#### TEXT
The file /etc/services on most Unix machines lists the port
assignments for that machine. For a complete list of port
assignments, read RFC (Request For Comments) 1700 "Assigned Numbers"
---------------------------------------------------------------------------
B-09. What is an anonymous remailer?
This FAQ answer was written by Raph Levien:
An anonymous remailer is a system on the Internet that allows you to
send e-mail or post messages to Usenet anonymously.
There are two sorts of remailers in widespread use. The first is the
anon.penet.fi style, the second is the cypherpunk style. The remailer
at anon.penet.fi is immensely popular, with over 160,000 users over its
lifetime, and probably tens of thousands of messages per day. Its main
advantage is that it's so easy to use. The cypherpunks mailers, which
provide much better security, are becoming more popular, however, as
there is more awareness of them.
The user of the anon.penet.fi system first needs to get an anonymous id.
This is done either by sending mail to somebody who already has one (for
example, by replying to a post on Usenet), or sending mail to
ping@anon.penet.fi. In either case, penet will mail back the new anon
id, which looks like an123456@anon.penet.fi. If an123456 then sends
mail to another user of the system, then this is what happens:
1. The mail is transported to anon.penet.fi, which resides somewhere in
the vicinity of Espoo, Finland.

#### TASK TO COMPLETE
Reproduce, word for word, the part of the remailer FAQ that opens with the words "This FAQ answer" and closes with "to Usenet anonymously.".

#### EXTRACTED RECORDS
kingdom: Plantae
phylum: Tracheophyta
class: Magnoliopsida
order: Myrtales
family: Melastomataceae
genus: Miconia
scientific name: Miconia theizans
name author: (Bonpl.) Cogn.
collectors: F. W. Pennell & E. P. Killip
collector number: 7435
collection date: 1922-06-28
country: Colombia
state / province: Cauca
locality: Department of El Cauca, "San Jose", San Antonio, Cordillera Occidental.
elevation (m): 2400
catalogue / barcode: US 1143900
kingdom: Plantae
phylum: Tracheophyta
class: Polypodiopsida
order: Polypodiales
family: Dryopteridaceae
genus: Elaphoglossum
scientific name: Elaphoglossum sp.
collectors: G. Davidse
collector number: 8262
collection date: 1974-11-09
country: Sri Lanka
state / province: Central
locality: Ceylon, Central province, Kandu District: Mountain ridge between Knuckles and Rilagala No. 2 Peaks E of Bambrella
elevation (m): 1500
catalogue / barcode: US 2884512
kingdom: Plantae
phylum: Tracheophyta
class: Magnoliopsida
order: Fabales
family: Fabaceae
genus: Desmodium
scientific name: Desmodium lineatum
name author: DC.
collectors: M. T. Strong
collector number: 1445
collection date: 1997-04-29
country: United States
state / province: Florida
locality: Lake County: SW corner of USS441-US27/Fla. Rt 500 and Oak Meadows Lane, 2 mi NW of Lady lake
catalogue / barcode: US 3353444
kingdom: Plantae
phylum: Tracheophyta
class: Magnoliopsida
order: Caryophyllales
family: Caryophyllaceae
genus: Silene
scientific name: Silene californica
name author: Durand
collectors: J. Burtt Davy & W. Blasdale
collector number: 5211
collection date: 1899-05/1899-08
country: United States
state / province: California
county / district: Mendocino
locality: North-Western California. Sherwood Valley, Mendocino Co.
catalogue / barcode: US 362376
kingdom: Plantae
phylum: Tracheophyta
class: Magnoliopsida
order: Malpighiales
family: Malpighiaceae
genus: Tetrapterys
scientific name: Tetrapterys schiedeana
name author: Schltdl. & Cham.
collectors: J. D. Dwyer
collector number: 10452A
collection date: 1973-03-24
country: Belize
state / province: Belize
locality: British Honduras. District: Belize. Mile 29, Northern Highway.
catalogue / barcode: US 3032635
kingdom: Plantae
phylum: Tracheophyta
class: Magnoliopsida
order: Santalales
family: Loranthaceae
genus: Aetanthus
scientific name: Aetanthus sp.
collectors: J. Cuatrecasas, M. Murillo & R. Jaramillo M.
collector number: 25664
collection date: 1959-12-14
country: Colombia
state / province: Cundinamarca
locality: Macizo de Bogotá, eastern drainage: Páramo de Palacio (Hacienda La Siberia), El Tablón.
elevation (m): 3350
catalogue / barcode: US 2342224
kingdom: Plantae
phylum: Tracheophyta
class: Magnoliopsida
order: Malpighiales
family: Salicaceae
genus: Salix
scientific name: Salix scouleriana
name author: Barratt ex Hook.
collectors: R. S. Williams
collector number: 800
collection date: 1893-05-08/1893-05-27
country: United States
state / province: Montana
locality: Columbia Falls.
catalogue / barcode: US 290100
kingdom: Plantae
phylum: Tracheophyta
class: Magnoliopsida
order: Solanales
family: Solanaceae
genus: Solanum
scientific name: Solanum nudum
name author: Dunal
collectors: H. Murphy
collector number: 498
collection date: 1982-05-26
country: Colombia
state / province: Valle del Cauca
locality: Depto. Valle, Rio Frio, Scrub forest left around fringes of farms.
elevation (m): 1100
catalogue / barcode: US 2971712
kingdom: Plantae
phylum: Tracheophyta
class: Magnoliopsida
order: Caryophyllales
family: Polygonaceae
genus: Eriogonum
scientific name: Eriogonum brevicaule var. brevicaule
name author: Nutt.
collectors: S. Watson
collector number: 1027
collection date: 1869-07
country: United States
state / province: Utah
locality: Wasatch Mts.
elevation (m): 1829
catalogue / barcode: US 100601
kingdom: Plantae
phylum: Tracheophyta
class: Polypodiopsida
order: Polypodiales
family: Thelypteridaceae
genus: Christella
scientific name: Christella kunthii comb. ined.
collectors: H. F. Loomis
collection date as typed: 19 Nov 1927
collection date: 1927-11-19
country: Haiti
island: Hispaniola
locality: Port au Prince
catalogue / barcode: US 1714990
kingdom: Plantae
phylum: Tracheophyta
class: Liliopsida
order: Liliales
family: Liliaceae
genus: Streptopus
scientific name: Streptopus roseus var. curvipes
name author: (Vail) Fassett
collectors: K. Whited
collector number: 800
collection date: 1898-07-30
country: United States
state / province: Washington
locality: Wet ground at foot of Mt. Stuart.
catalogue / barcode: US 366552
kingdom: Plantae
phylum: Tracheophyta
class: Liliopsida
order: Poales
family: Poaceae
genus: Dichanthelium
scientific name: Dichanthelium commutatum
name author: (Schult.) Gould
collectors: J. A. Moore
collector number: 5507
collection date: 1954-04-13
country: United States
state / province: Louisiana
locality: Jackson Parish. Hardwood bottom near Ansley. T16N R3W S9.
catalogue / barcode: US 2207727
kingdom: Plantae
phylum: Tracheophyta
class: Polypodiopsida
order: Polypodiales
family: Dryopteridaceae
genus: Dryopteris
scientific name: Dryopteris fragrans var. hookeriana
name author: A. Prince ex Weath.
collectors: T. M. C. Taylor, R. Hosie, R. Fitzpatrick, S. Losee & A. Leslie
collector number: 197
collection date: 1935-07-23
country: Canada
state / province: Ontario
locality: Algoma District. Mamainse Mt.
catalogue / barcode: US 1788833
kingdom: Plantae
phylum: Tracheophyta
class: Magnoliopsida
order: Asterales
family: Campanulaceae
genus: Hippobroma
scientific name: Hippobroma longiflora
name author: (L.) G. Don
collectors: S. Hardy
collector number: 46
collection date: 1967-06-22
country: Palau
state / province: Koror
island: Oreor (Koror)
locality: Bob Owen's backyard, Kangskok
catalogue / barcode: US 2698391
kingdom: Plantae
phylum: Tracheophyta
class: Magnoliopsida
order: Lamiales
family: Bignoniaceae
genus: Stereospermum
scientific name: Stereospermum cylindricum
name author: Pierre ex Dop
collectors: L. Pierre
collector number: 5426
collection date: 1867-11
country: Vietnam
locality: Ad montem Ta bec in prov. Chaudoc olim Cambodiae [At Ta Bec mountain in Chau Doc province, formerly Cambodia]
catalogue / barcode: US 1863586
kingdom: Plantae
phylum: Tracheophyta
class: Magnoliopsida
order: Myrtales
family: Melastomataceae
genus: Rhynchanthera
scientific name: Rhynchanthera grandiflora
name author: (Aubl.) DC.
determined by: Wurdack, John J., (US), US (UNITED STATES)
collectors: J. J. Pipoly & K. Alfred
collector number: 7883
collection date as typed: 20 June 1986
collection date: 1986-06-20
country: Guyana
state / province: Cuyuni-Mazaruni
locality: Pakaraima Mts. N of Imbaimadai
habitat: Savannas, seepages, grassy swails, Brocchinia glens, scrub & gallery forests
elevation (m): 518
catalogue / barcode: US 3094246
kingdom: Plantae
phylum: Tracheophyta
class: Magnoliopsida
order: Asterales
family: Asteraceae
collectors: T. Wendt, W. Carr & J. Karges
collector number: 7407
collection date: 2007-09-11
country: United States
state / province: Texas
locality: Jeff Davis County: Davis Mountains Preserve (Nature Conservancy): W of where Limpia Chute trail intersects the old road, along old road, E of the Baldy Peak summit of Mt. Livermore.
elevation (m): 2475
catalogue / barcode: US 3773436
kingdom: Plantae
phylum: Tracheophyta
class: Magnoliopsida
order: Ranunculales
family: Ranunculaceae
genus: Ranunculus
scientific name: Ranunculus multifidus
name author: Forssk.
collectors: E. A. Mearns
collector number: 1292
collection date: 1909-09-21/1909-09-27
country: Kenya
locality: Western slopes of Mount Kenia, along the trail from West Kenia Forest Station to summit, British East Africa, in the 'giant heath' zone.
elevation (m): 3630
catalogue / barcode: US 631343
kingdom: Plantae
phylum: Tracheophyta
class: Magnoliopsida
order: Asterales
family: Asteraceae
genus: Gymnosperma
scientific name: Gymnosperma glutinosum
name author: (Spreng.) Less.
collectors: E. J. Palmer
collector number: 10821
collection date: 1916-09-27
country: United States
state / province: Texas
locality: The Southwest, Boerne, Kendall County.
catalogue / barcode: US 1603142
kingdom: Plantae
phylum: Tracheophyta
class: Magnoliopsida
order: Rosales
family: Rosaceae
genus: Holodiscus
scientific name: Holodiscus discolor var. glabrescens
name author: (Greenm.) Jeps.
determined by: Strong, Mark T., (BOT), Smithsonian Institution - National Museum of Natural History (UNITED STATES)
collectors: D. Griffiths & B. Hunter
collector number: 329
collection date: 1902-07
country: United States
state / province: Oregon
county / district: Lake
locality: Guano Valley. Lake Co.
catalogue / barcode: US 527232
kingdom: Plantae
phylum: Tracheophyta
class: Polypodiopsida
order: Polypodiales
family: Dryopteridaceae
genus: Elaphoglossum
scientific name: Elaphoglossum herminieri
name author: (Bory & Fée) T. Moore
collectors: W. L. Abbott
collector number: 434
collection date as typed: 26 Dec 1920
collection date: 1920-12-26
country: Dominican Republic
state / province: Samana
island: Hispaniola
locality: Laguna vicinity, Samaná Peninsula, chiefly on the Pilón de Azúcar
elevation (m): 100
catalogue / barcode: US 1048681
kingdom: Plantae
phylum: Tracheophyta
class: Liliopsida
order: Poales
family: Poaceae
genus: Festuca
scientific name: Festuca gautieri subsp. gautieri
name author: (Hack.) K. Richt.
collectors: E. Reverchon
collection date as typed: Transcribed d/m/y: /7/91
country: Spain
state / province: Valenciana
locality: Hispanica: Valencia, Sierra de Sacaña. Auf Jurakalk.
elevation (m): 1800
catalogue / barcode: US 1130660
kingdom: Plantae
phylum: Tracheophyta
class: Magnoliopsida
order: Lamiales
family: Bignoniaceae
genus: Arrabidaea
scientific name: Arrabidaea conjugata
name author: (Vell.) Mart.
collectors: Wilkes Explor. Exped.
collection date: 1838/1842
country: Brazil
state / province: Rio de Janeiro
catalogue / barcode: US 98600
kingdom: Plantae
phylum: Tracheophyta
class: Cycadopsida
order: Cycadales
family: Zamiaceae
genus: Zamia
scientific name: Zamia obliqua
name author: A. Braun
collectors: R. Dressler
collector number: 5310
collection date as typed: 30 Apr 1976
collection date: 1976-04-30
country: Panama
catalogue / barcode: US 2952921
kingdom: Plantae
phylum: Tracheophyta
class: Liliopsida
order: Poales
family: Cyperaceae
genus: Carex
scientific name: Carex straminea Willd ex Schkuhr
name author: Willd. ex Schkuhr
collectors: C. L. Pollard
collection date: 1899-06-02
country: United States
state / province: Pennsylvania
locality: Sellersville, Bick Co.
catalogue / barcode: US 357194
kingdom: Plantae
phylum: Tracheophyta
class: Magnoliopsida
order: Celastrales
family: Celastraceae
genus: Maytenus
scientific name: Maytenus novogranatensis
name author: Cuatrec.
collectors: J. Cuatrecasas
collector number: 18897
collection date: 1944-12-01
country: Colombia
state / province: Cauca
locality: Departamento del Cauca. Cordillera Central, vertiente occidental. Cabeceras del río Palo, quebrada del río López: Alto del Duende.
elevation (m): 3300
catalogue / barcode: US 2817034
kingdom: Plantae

#### TASK RESULT
This FAQ answer was written by Raph Levien:
An anonymous remailer is a system on the Internet that allows you to
send e-mail or post messages to Usenet anonymously.